Create an interactive program to estimate the size of a population from several random samples.

create a test population of integers (1 to N)
loop
1. ask the user for the sample size
2. ask the users how many time (X) to sample the population
3. Loop X times
  1. use the algorithm below to estimate the size of the population
4. average the estimated population sizes
5. plot the estimated sizes
6. display the results
  - actual size
  - estimated size
  - accuracy percentage
  - size difference
  - other stats

matplotlib.pyplot (documentation and examples)
To see more random data generation and pyplot examples click HERE

Project #3

Estimate the population size using several sample sizes. For each sample size, estimate the size of the population (100 times?). Output the data to a file for further analyses.

Using the data in the file

Plot the sample sizes vs the accuracy percentage.

Plot the sample sizes vs the differences between the actual and estimated.

Algorithm (from the video)

For example, assuming

a population "P" of integers (1 to N) with no gaps
the population is a Python list or tuple (iterable)
a random sample "S" from the population "P"
a sample size of "k" elements
the sample sorted into ascending order
the sample is a Python list or tuple (iterable)

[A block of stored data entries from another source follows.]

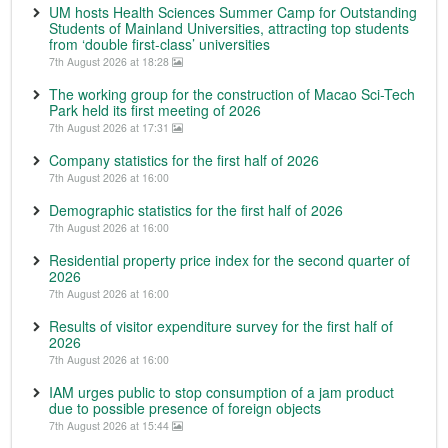
UM hosts Health Sciences Summer Camp for Outstanding
Students of Mainland Universities, attracting top students
from ‘double first-class’ universities
7th August 2026 at 18:28
The working group for the construction of Macao Sci-Tech
Park held its first meeting of 2026
7th August 2026 at 17:31
Company statistics for the first half of 2026
7th August 2026 at 16:00
Demographic statistics for the first half of 2026
7th August 2026 at 16:00
Residential property price index for the second quarter of
2026
7th August 2026 at 16:00
Results of visitor expenditure survey for the first half of
2026
7th August 2026 at 16:00
IAM urges public to stop consumption of a jam product
due to possible presence of foreign objects
7th August 2026 at 15:44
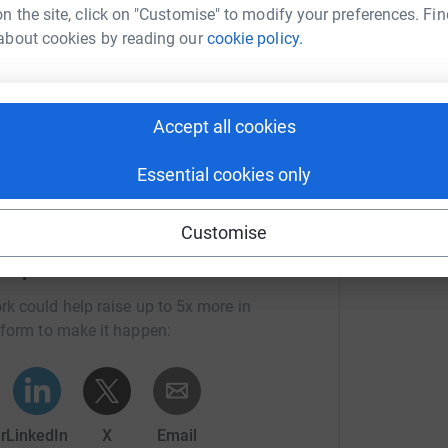
n the site, click on "Customise" to modify your preferences. Fin
about cookies by reading our
cookie policy.
 and Mountain
Accept all cookies
Essential cookies only
Customise
Roper's team
rk could help raise up to 5x more in
tform to make it happen:
r
LinkedIn
X
Email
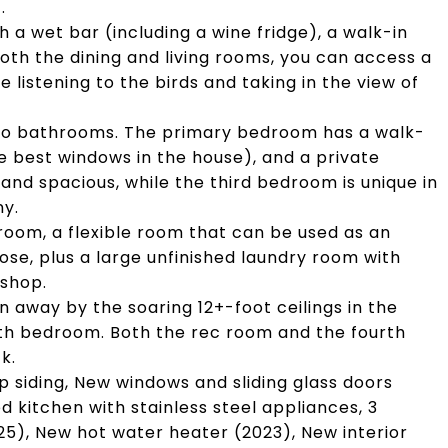
.
h a wet bar (including a wine fridge), a walk-in
oth the dining and living rooms, you can access a
e listening to the birds and taking in the view of
 two bathrooms. The primary bedroom has a walk-
he best windows in the house), and a private
and spacious, while the third bedroom is unique in
ny.
throom, a flexible room that can be used as an
ose, plus a large unfinished laundry room with
kshop.
 away by the soaring 12+-foot ceilings in the
rth bedroom. Both the rec room and the fourth
k.
ap siding, New windows and sliding glass doors
 kitchen with stainless steel appliances, 3
5), New hot water heater (2023), New interior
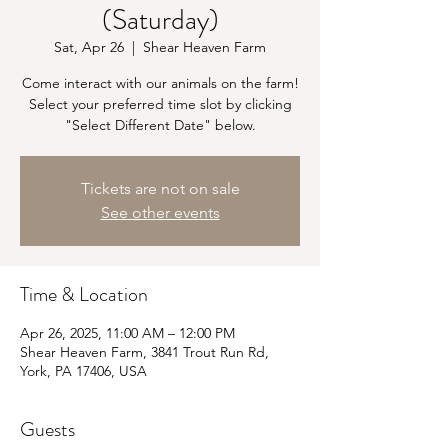
(Saturday)
Sat, Apr 26
  |  
Shear Heaven Farm
Come interact with our animals on the farm!
Select your preferred time slot by clicking
"Select Different Date" below.
Tickets are not on sale
See other events
Time & Location
Apr 26, 2025, 11:00 AM – 12:00 PM
Shear Heaven Farm, 3841 Trout Run Rd,
York, PA 17406, USA
Guests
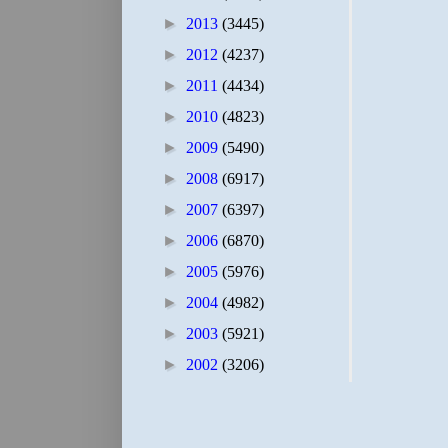
►
2013
(3445)
►
2012
(4237)
►
2011
(4434)
►
2010
(4823)
►
2009
(5490)
►
2008
(6917)
►
2007
(6397)
►
2006
(6870)
►
2005
(5976)
►
2004
(4982)
►
2003
(5921)
►
2002
(3206)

Find the largest/maximum sample value
MAX = max(S) or MAX = S[-1]

Calculate the sum of the gaps between the elements in the sample
SUM_OF_GAPS = S₀ - 1 + S₁-S₀ - 1 + S₂-S₁ - 1 + S₃-S₂ - 1 + ... + S_k-1-S_k-2 - 1
Don't forget there is a gap from the first integer (1) to the first element in the sample (S₀).

Calculate the average gap size
AVERAGE_GAP = SUM_OF_GAPS / k
Estimate the size of the population P
SIZE = MAX + AVERAGE_GAP
The maximum sample value plus the average gap size.

Links

The Clever Way to Count Tanks (YouTube)

Output Display Example

Your output does not need to look like this.

sample size: 20 population size: 2000 gap between 0 to 40 is 39 gap between 40 to 44 is 3 gap between 44 to 84 is 39 gap between 84 to 320 is 235 gap between 320 to 362 is 41 gap between 362 to 423 is 60 gap between 423 to 591 is 167 gap between 591 to 628 is 36 gap between 628 to 742 is 113 gap between 742 to 907 is 164 ... number of gaps : 20 sum of gaps : 1950 average gap size: 97.5 sample size : 20 sample sorted : [ 40, 44, 84, 320, 362, 423, 591, 628, 742, 907, 909, 1048, 1154, 1261, 1293, 1329, 1497, 1777, 1962, 1970 ] actual population size is 2000 estimated population size is 2067.5 difference is 67.5 percent difference is 3.4%